From: Jan Kara <jack@suse.cz>
To: <linux-fsdevel@vger.kernel.org>
Cc: Christian Brauner <brauner@kernel.org>,
Al Viro <viro@ZenIV.linux.org.uk>, <linux-ext4@vger.kernel.org>,
Ted Tso <tytso@mit.edu>,
"Tigran A. Aivazian" <aivazian.tigran@gmail.com>,
David Sterba <dsterba@suse.com>,
OGAWA Hirofumi <hirofumi@mail.parknet.co.jp>,
Muchun Song <muchun.song@linux.dev>,
Oscar Salvador <osalvador@suse.de>,
David Hildenbrand <david@kernel.org>,
linux-mm@kvack.org, linux-aio@kvack.org,
Benjamin LaHaise <bcrl@kvack.org>, Jan Kara <jack@suse.cz>
Subject: [PATCH 16/32] fs: Fold fsync_buffers_list() into sync_mapping_buffers()

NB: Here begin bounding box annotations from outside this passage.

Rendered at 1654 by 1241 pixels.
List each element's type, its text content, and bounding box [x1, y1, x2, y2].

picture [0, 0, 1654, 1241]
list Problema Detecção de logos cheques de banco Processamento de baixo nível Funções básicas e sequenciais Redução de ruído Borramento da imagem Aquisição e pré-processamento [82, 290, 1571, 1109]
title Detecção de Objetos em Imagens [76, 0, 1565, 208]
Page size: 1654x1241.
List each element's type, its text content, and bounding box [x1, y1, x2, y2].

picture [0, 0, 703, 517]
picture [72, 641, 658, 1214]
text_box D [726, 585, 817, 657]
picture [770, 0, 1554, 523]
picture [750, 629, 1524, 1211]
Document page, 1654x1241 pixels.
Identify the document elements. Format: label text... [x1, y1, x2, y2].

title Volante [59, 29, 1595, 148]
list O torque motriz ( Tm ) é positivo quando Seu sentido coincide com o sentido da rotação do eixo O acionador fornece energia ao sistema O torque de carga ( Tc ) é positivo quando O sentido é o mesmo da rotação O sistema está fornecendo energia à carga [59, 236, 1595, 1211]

Date: Tue, 3 Mar 2026 11:34:05 +0100 [thread overview]
Message-ID: <20260303103406.4355-48-jack@suse.cz> (raw)
In-Reply-To: <20260303101717.27224-1-jack@suse.cz>
There's only single caller of fsync_buffers_list() so untangle the code
a bit by folding fsync_buffers_list() into sync_mapping_buffers(). Also
merge the comments and update them to reflect current state of code.
Signed-off-by: Jan Kara <jack@suse.cz>
---
fs/buffer.c | 180 +++++++++++++++++++++++-----------------------------
1 file changed, 80 insertions(+), 100 deletions(-)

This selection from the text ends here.